Tom Roy is the RCMP's new Kootenay Boundary regional inspector.

From Fort Nelson to Nelson: Meet RCMP Insp. Tom Roy

Tom Roy is the RCMP's new Kootenay Boundary regional inspector, after spending 10 years in Fort Nelson.

Tom Roy doesn’t like sitting behind a desk.

Over the course of his 33-year career in the RCMP, Roy has been primarily stationed in remote, northern communities. He was stationed in Cape Dorset in Nunavet and most recently he spent 10 years in northern BC as the Fort Nelson detachment commander. His latest role as Kootenay Boundary regional inspector has provided quite a change of scenery.

“This is a different type of policing for me. I’m used to northern-style policing where you’re working petroleum-based communities, oil and gas. I’ve done First Nations policing all my service,” he said.

Roy, whose father and sister both served in the RCMP, said he’s been interested in police work since he was a child and considers himself a part of the “RCMP family”.

His two teenaged children are nearly graduated from high school, and he’s in the “final stages” of his career. When he saw the internal posting for the Nelson job, he applied for the position immediately.

Roy said one of the primary issues facing local RCMP officers is the rising number of mental health calls they’re currently fielding. He said government funding and cutbacks have left first responders to deal with people that aren’t receiving the help they need.

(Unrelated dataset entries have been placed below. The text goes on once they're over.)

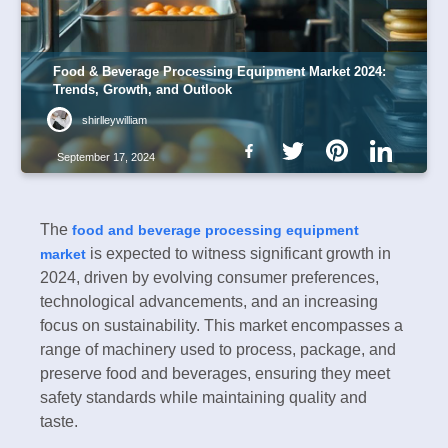
Food & Beverage Processing Equipment Market 2024:
Trends, Growth, and Outlook
shirlleywilliam
September 17, 2024
The
food and beverage processing equipment
is expected to witness significant growth in
market
2024, driven by evolving consumer preferences,
technological advancements, and an increasing
focus on sustainability. This market encompasses a
range of machinery used to process, package, and
preserve food and beverages, ensuring they meet
safety standards while maintaining quality and
taste.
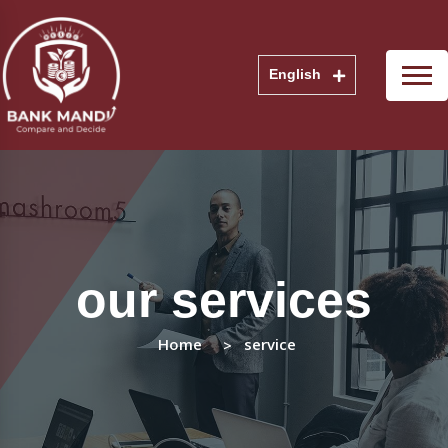
English
our services
Home
service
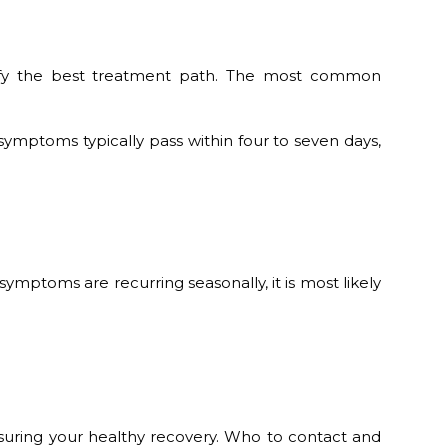
entify the best treatment path. The most common
ymptoms typically pass within four to seven days,
ymptoms are recurring seasonally, it is most likely
suring your healthy recovery. Who to contact and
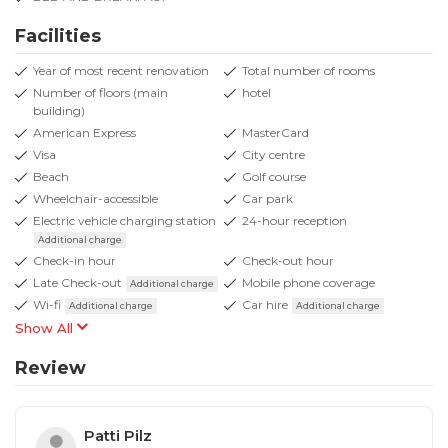
Facilities
Year of most recent renovation
Total number of rooms
Number of floors (main
hotel
building)
American Express
MasterCard
Visa
City centre
Beach
Golf course
Wheelchair-accessible
Car park
Electric vehicle charging station
24-hour reception
Additional charge
Check-in hour
Check-out hour
Late Check-out
Mobile phone coverage
Additional charge
Wi-fi
Car hire
Additional charge
Additional charge
Show All
Review
Patti Pilz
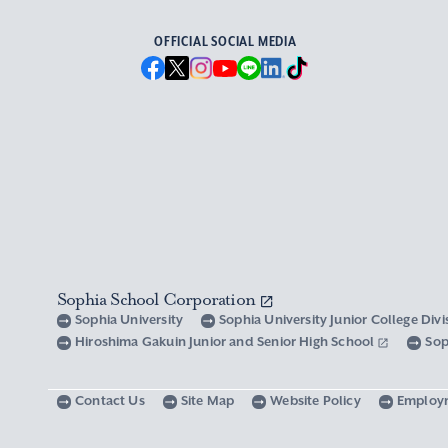
OFFICIAL SOCIAL MEDIA
Sophia School Corporation
Sophia University
Sophia University Junior College Div
Hiroshima Gakuin Junior and Senior High School
Sop
Contact Us
Site Map
Website Policy
Employ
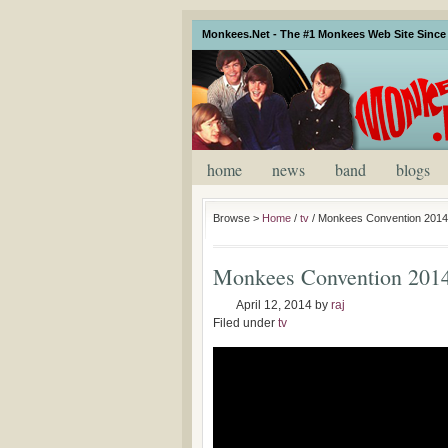
Monkees.Net - The #1 Monkees Web Site Since 
home
news
band
blogs
Browse >
Home
/
tv
/
Monkees Convention 2014 
Monkees Convention 2014 
April 12, 2014
by
raj
Filed under
tv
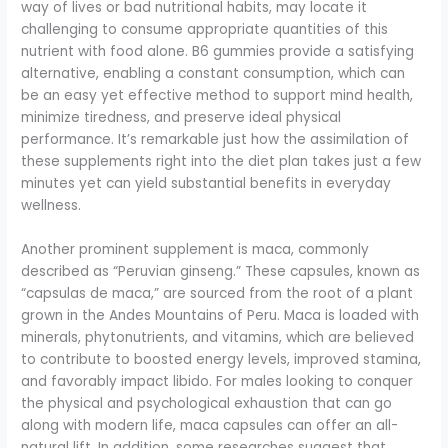
way of lives or bad nutritional habits, may locate it
challenging to consume appropriate quantities of this
nutrient with food alone. B6 gummies provide a satisfying
alternative, enabling a constant consumption, which can
be an easy yet effective method to support mind health,
minimize tiredness, and preserve ideal physical
performance. It’s remarkable just how the assimilation of
these supplements right into the diet plan takes just a few
minutes yet can yield substantial benefits in everyday
wellness.
Another prominent supplement is maca, commonly
described as “Peruvian ginseng.” These capsules, known as
“capsulas de maca,” are sourced from the root of a plant
grown in the Andes Mountains of Peru. Maca is loaded with
minerals, phytonutrients, and vitamins, which are believed
to contribute to boosted energy levels, improved stamina,
and favorably impact libido. For males looking to conquer
the physical and psychological exhaustion that can go
along with modern life, maca capsules can offer an all-
natural lift. In addition, some researches suggest that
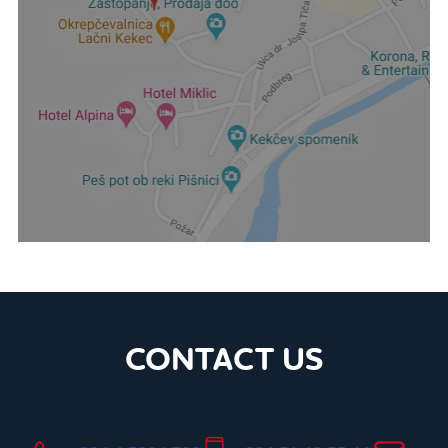
CONTACT US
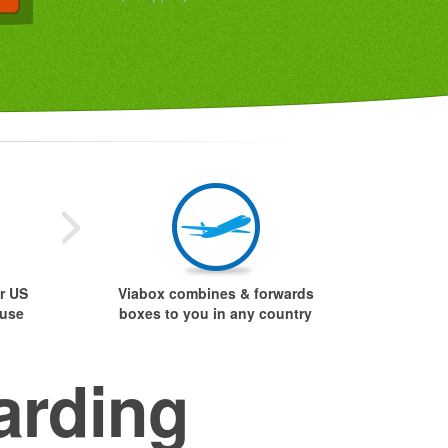
r US
Viabox combines & forwards
ouse
boxes to you in any country
arding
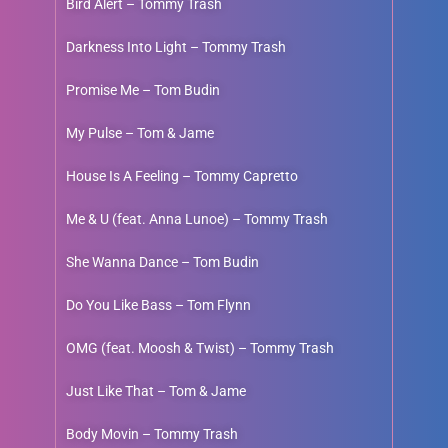
Bird Alert – Tommy Trash
Darkness Into Light – Tommy Trash
Promise Me – Tom Budin
My Pulse – Tom & Jame
House Is A Feeling – Tommy Capretto
Me & U (feat. Anna Lunoe) – Tommy Trash
She Wanna Dance – Tom Budin
Do You Like Bass – Tom Flynn
OMG (feat. Moosh & Twist) – Tommy Trash
Just Like That – Tom & Jame
Body Movin – Tommy Trash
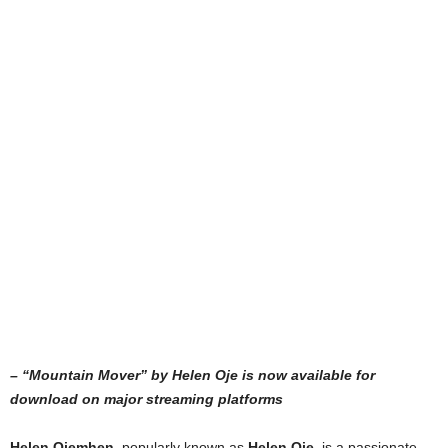
– “Mountain Mover” by Helen Oje is now available for
download on major streaming platforms
Helen Ojemhen
, popularly known as
Helen Oje,
is a passionate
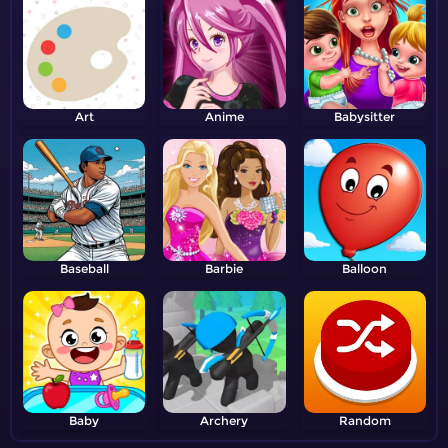
Art
Anime
Babysitter
Baseball
Barbie
Balloon
Baby
Archery
Random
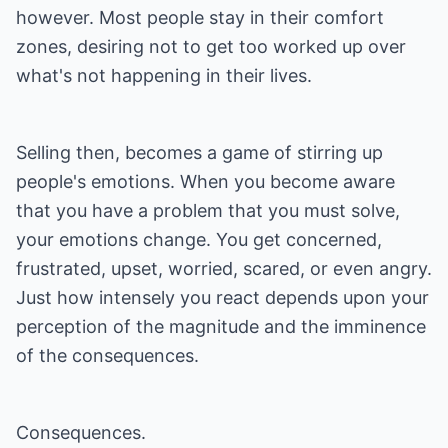
however. Most people stay in their comfort
zones, desiring not to get too worked up over
what's not happening in their lives.
Selling then, becomes a game of stirring up
people's emotions. When you become aware
that you have a problem that you must solve,
your emotions change. You get concerned,
frustrated, upset, worried, scared, or even angry.
Just how intensely you react depends upon your
perception of the magnitude and the imminence
of the consequences.
Consequences.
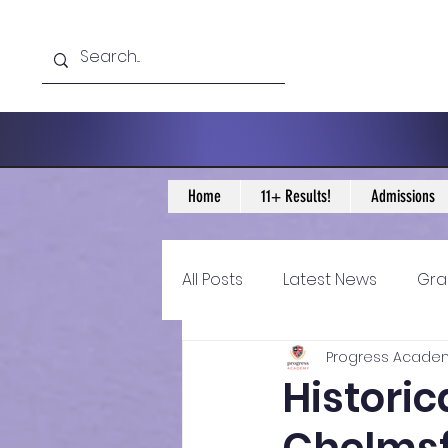
Home
11+ Results!
Admissions
All Posts
Latest News
Gra
Progress Acade
11+ Year 4 Blogs
11+ Year 
Histori
Historical guidance
sec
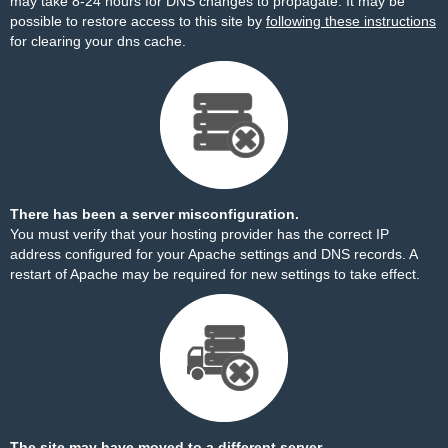
may take 8-24 hours for DNS changes to propagate. It may be
possible to restore access to this site by
following these instructions
for clearing your dns cache.
There has been a server misconfiguration.
You must verify that your hosting provider has the correct IP
address configured for your Apache settings and DNS records. A
restart of Apache may be required for new settings to take effect.
The site may have moved to a different server.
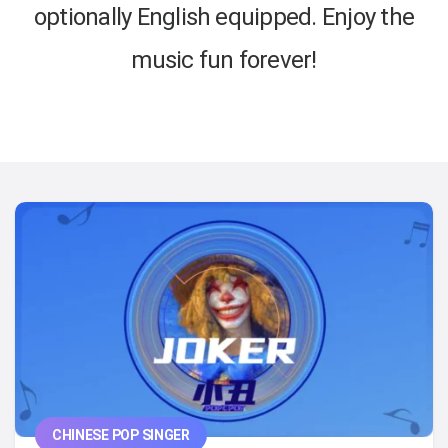
optionally English equipped. Enjoy the
music fun forever!
CHINESE POP SINGER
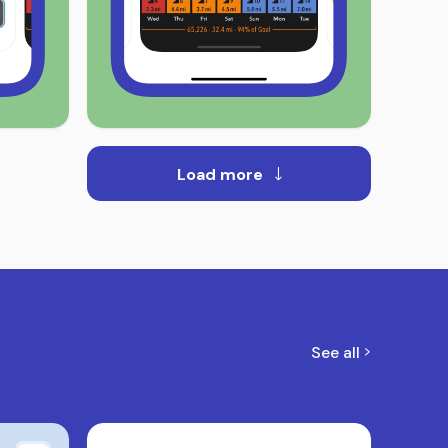
Load more
See all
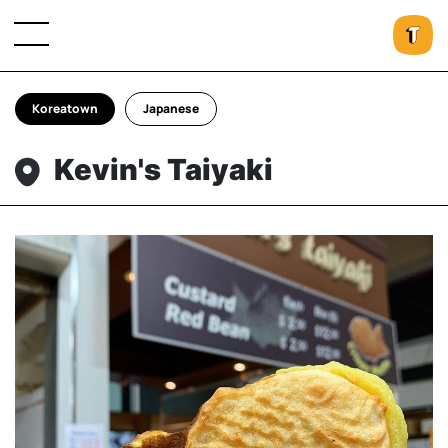
Koreatown
Japanese
Kevin's Taiyaki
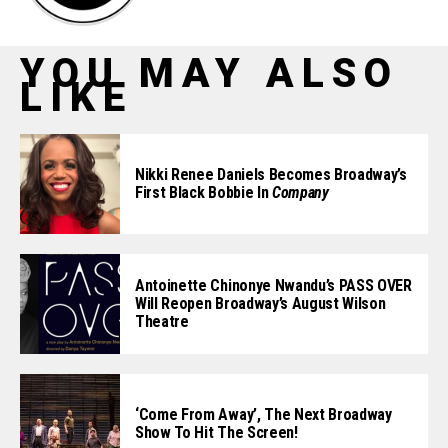
YOU MAY ALSO
LIKE
Nikki Renee Daniels Becomes Broadway’s
First Black Bobbie In
Company
Antoinette Chinonye Nwandu’s PASS OVER
Will Reopen Broadway’s August Wilson
Theatre
‘Come From Away’, The Next Broadway
Show To Hit The Screen!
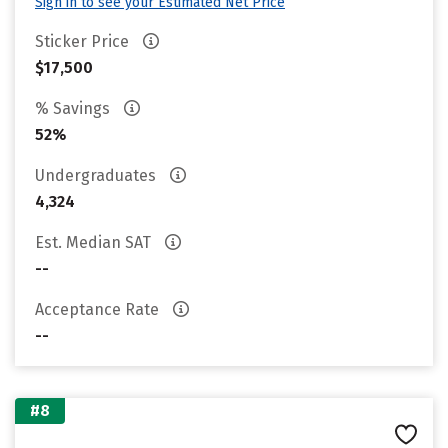
Sign in to see your Estimated Net Price
Sticker Price
$17,500
% Savings
52%
Undergraduates
4,324
Est. Median SAT
--
Acceptance Rate
--
#8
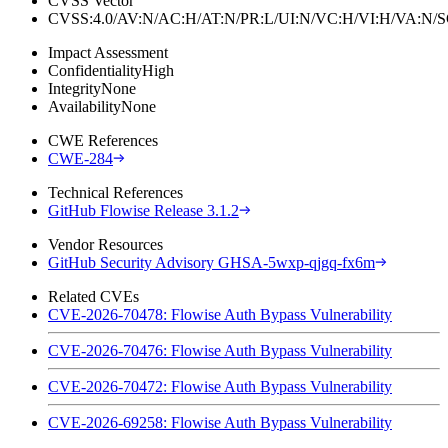
CVSS Vector
CVSS:4.0/AV:N/AC:H/AT:N/PR:L/UI:N/VC:H/VI:H/VA:N
Impact Assessment
Confidentiality
High
Integrity
None
Availability
None
CWE References
CWE-284
Technical References
GitHub Flowise Release 3.1.2
Vendor Resources
GitHub Security Advisory GHSA-5wxp-qjgq-fx6m
Related CVEs
CVE-2026-70478: Flowise Auth Bypass Vulnerability
CVE-2026-70476: Flowise Auth Bypass Vulnerability
CVE-2026-70472: Flowise Auth Bypass Vulnerability
CVE-2026-69258: Flowise Auth Bypass Vulnerability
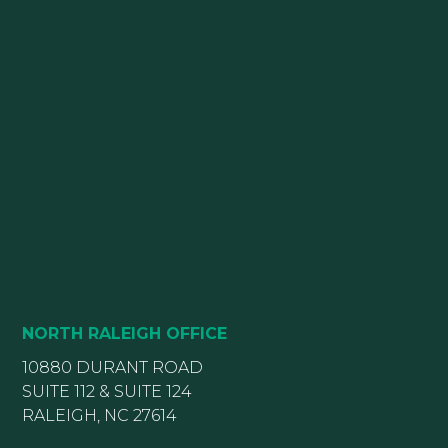
NORTH RALEIGH OFFICE
10880 DURANT ROAD
SUITE 112 & SUITE 124
RALEIGH, NC 27614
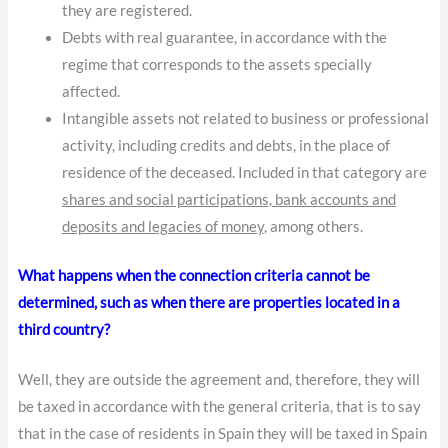
they are registered.
Debts with real guarantee, in accordance with the
regime that corresponds to the assets specially
affected.
Intangible assets not related to business or professional
activity, including credits and debts, in the place of
residence of the deceased. Included in that category are
shares and social participations, bank accounts and
deposits and legacies of money
, among others.
What happens when the connection criteria cannot be
determined, such as when there are properties located in a
third country?
Well, they are outside the agreement and, therefore, they will
be taxed in accordance with the general criteria, that is to say
that in the case of residents in Spain they will be taxed in Spain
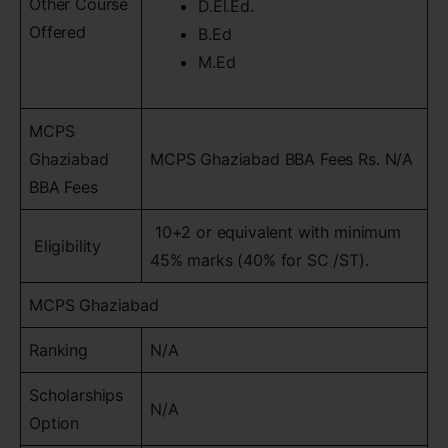
Other Course
D.El.Ed.
Offered
B.Ed
M.Ed
MCPS
Ghaziabad
MCPS Ghaziabad BBA Fees Rs. N/A
BBA Fees
10+2 or equivalent with minimum
Eligibility
45% marks (40% for SC /ST).
MCPS Ghaziabad
Ranking
N/A
Scholarships
N/A
Option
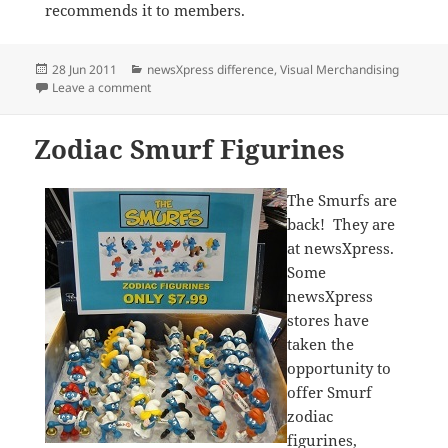
recommends it to members.
Posted
Categories
28 Jun 2011
newsXpress difference
,
Visual Merchandising
on
on The Sticker Family Counter Mat Drives Sales
Leave a comment
Zodiac Smurf Figurines
The Smurfs are
back! They are
at newsXpress.
Some
newsXpress
stores have
taken the
opportunity to
offer Smurf
zodiac
figurines,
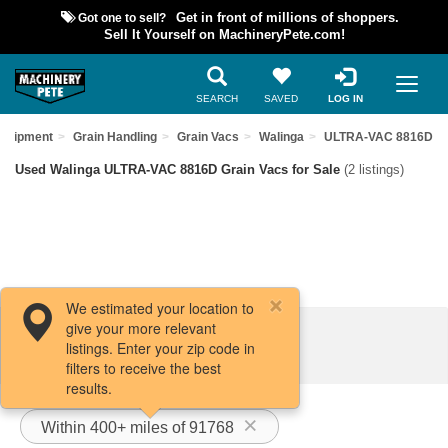
Got one to sell?
Get in front of millions of shoppers.
Sell It Yourself on MachineryPete.com!
SEARCH
SAVED
LOG IN
Equipment
Grain Handling
Grain Vacs
Walinga
ULTRA-VAC 8816D
Used Walinga ULTRA-VAC 8816D Grain Vacs for Sale
(2 listings)
We estimated your location to
give your more relevant
Filters / Sort
listings. Enter your zip code in
filters to receive the best
results.
Within 400+ miles of 91768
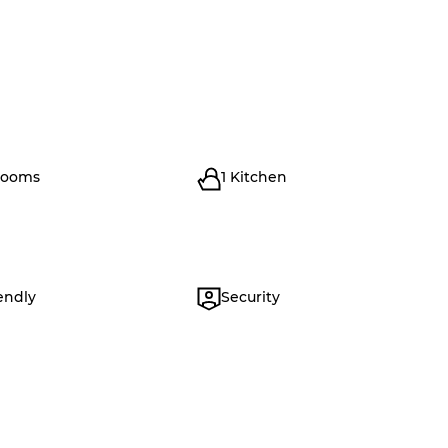
rooms
1 Kitchen
endly
Security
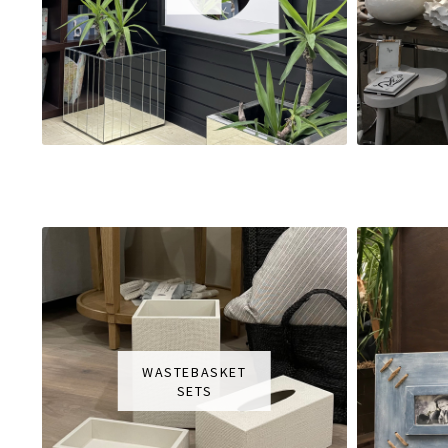
WASTEBASKET
SETS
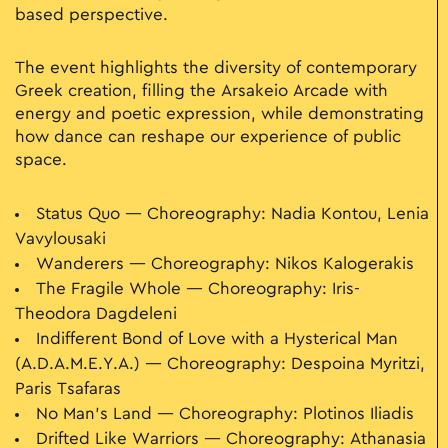
based perspective.
The event highlights the diversity of contemporary
Greek creation, filling the Arsakeio Arcade with
energy and poetic expression, while demonstrating
how dance can reshape our experience of public
space.
Status Quo — Choreography: Nadia Kontou, Lenia
Vavylousaki
Wanderers — Choreography: Nikos Kalogerakis
The Fragile Whole — Choreography: Iris-
Theodora Dagdeleni
Indifferent Bond of Love with a Hysterical Man
(A.D.A.M.E.Y.A.) — Choreography: Despoina Myritzi,
Paris Tsafaras
No Man’s Land — Choreography: Plotinos Iliadis
Drifted Like Warriors — Choreography: Athanasia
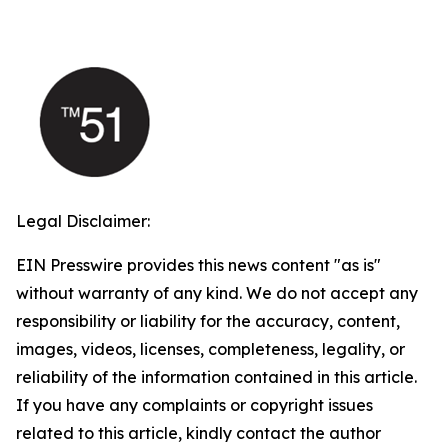
Legal Disclaimer:
EIN Presswire provides this news content "as is"
without warranty of any kind. We do not accept any
responsibility or liability for the accuracy, content,
images, videos, licenses, completeness, legality, or
reliability of the information contained in this article.
If you have any complaints or copyright issues
related to this article, kindly contact the author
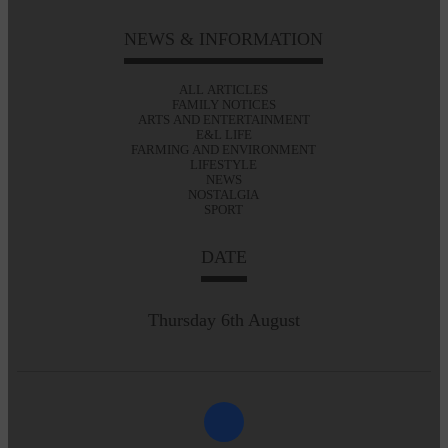
NEWS & INFORMATION
ALL ARTICLES
FAMILY NOTICES
ARTS AND ENTERTAINMENT
E&L LIFE
FARMING AND ENVIRONMENT
LIFESTYLE
NEWS
NOSTALGIA
SPORT
DATE
Thursday 6th August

“I started 33 years ago in Alberta and mental health calls were so few and far between that when you did get one it was like `wow’. It was a big deal. Now we’re dealing with them every single day,” he said.

“The problem is the resources needed to deal with mental health haven’t kept up with the demand of society today.”

He said the time officers spend helping people in mental distress has “exponentially quadrupled a dozen times over”, and has put a huge amount of stress on both the Nelson Police Department and the RCMP.

“We have some training but we’re not trained mental health workers,” he said, noting that a single call can take up to 3 or 4 officers off the street for the entire day. This necessitates a partnership between the two small policing organizations that they take advantage of every day.

“We wear different uniforms but we deal with the same things all the time. Mental health doesn’t stop at the border of Nelson,” he said.

Roy dismissed the idea that there’s any sort of combative relationship between the RCMP detachment and the cops.

“Nelson Police Department’s in the same boat we are. Unless mayor and council give them some money to hire more policemen, they’re not going to get any. Unless the provincial government’s going to pay us for more members, we won’t get any. So that’s why we need to work together to help each other out. That’s why we have a relatively good working relationship with them. All we have to do is pick up the phone and say ‘look, our guys are tied up on the north shore’ or ‘we got a call out at Blewett’ or ‘we’ve got a call on the highway’ and they go,” he said.

He said they also assist the Nelson Police Department by providing access to their forensic identification section, with their dog handler position and their general investigation squad. One Nelson police officer even works in their building.

Roy said he’s still settling into his new position.

“I spend more time behind the desk than I ever have, because I have a lot of people to do that stuff for me now. There’s no need for me to be out there on the road like I used to be, and that’s a fun part of the job, eh?” he said. So he’s planning, once he’s settled into a routine and established a good working environment, to get out into the community as much as he can.

“There’s a lot of stuff that needs to be done out there. People like to know who’s running the show. You want to be known out there,” he said.

“I want people to know we’re here all the time. I’m very approachable. I have absolutely no problem with anybody dropping by the detachment if they want to meet me, or if they have something to discuss, something we could do better. I don’t want to be one of those recluses nobody ever sees,” he said.

In the meantime, he’s getting a kick out of the Kootenay Lake view from his office window.

“I’ve never had a view like this in my life,” he said. “Can you believe that?”